/---
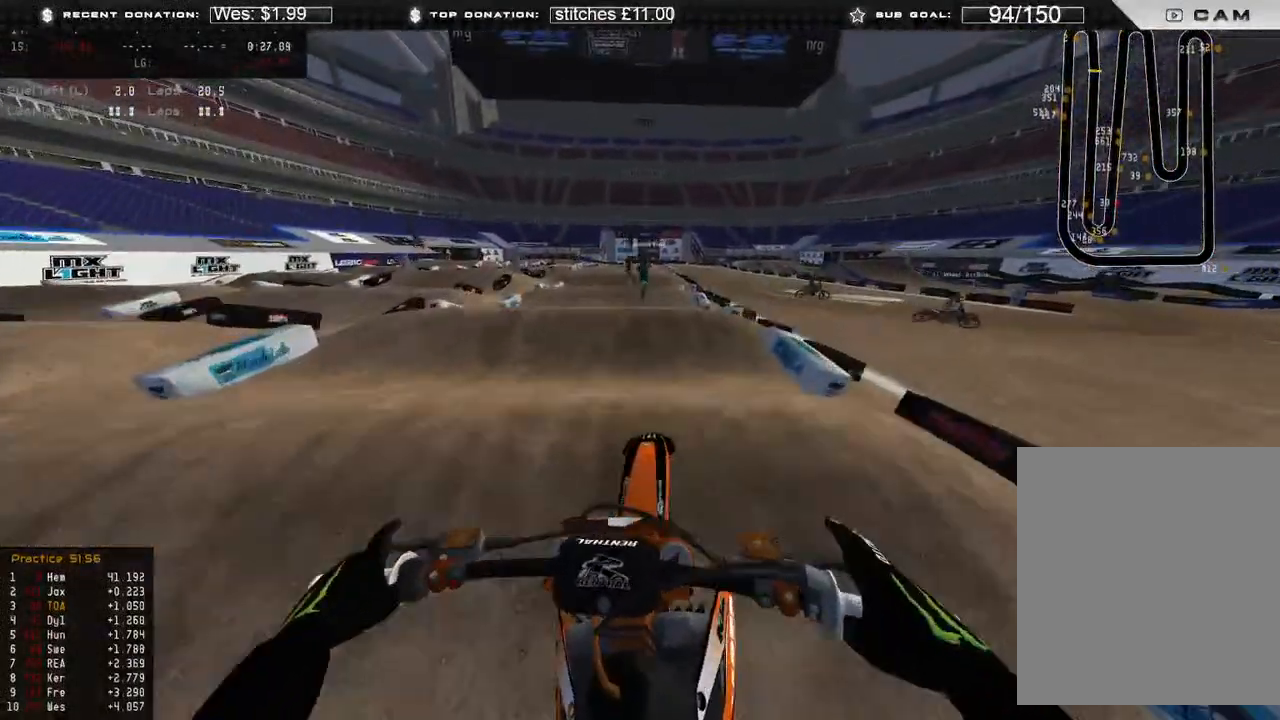
{"dt_ms": 500, "buttons": ["R3"], "left_stick": "center", "right_stick": "down-right", "events": [[67, "R2", "down"], [117, "left_stick", "up"], [267, "R3", "down"], [350, "R3", "up"], [367, "R2", "up"], [467, "R3", "down"], [483, "left_stick", "center"]]}
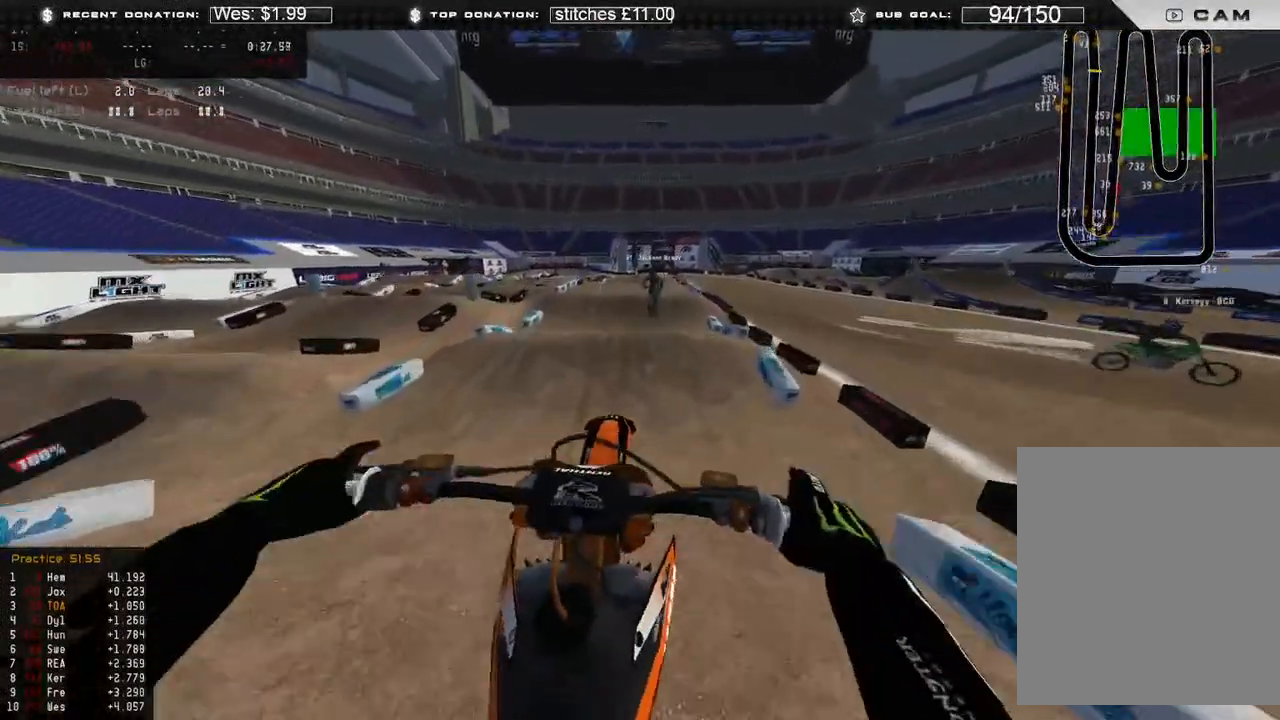
{"dt_ms": 500, "buttons": ["R2"], "left_stick": "up-left", "right_stick": "down-right", "events": [[83, "R3", "up"], [167, "left_stick", "up-left"], [400, "R2", "down"]]}
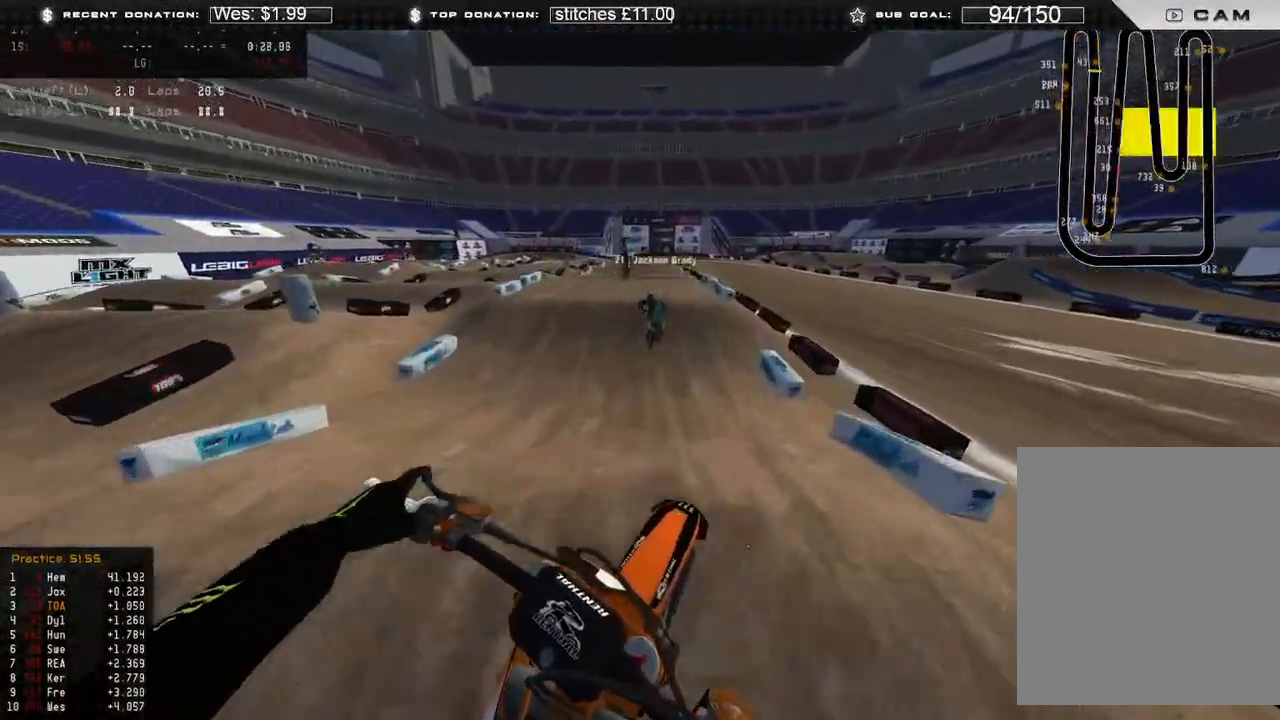
{"dt_ms": 500, "buttons": ["R2"], "left_stick": "up", "right_stick": "right", "events": [[17, "left_stick", "up"], [200, "right_stick", "right"]]}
\---
WORK TASK
Looking at the data above, how many lines hold the string "down"? Reply with only the number.

OUTPUT OF THE TASK
2